Hello Everyone,
Given a a Binary Tree, find the difference between the sum of nodes at odd level and the sum of nodes at even level. Consider root as level 1, left and right children of root as level 2 and so on.
For example, in the following tree, sum of nodes at odd level is (5 + 1 + 4 + 8) which is 18. And sum of nodes at even level is (2 + 6 + 3 + 7 + 9) which is 27. The output for following tree should be 18 – 27 which is -9.
5 / \ 2 6 / \ \ 1 4 8 / / \ 3 7 9
A straightforward method is to use level order traversal. In the traversal, check level of current node, if it is odd, increment odd sum by data of current node, otherwise increment even sum.
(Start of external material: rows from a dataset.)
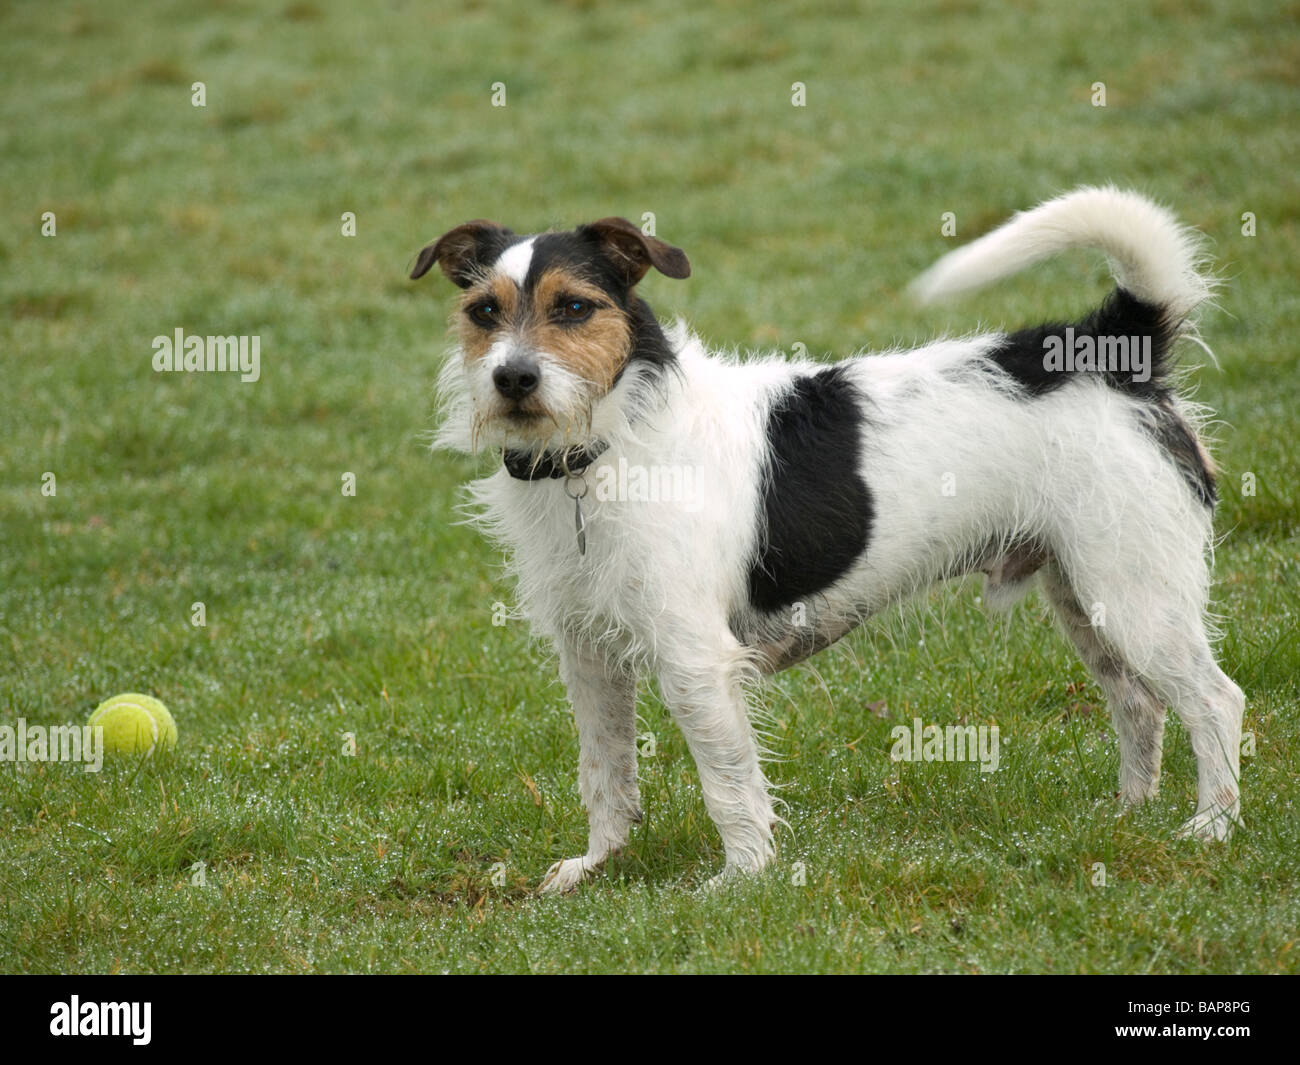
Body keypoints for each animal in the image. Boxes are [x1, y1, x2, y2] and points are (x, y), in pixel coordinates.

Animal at [410, 189, 1242, 889]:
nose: (513, 379)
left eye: (575, 307)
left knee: (1215, 701)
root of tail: (1115, 344)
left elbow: (729, 781)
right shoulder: (588, 657)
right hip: (1088, 597)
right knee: (1138, 703)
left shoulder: (696, 662)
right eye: (483, 311)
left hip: (1136, 596)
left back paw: (1213, 825)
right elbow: (605, 774)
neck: (606, 446)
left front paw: (741, 880)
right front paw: (597, 866)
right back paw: (1129, 813)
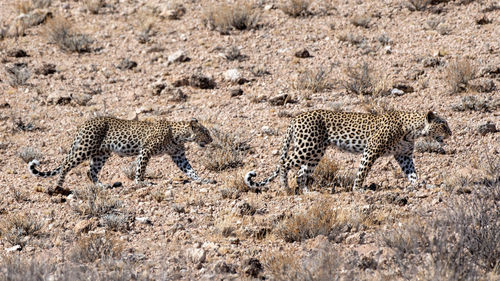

Finally return difference between odd sum and even sum. See following for implementation of this approach.
For Iterative approach , simply traverse the tree level by level (level order traversal), store sum of node values in even no. level in evenSum and rest in variable oddSum and finally return the difference.
Below is the simple implementation of the approach.
// CPP program to find
// difference between
// sums of odd level
// and even level nodes
// of binary tree
#include <bits/stdc++.h>
using namespace std;
// tree node
struct Node
{
int data;
Node *left, *right;
};
// returns a new
// tree Node
Node* newNode( int data)
{
Node* temp = new Node();
temp->data = data;
temp->left = temp->right = NULL;
return temp;
}
// return difference of
// sums of odd level
// and even level
int evenOddLevelDifference(Node* root)
{
if (!root)
return 0;
// create a queue for
// level order traversal
queue<Node*> q;
q.push(root);
int level = 0;
int evenSum = 0, oddSum = 0;
// traverse until the
// queue is empty
while (!q.empty())
{
int size = q.size();
level += 1;
// traverse for
// complete level
while (size > 0)
{
Node* temp = q.front();
q.pop();
// check if level no.
// is even or odd and
// accordingly update
// the evenSum or oddSum
if (level % 2 == 0)
evenSum += temp->data;
else
oddSum += temp->data;
// check for left child
if (temp->left)
{
q.push(temp->left);
}
// check for right child
if (temp->right)
{
q.push(temp->right);
}
size -= 1;
}
}
return (oddSum - evenSum);
}
// driver program
int main()
{
// construct a tree
Node* root = newNode(5);
root->left = newNode(2);
root->right = newNode(6);
root->left->left = newNode(1);
root->left->right = newNode(4);
root->left->right->left = newNode(3);
root->right->right = newNode(8);
root->right->right->right = newNode(9);
root->right->right->left = newNode(7);
int result = evenOddLevelDifference(root);
cout << "diffence between sums is :: " ;
cout << result << endl;
return 0;
}
Output:
diffence between sums is -9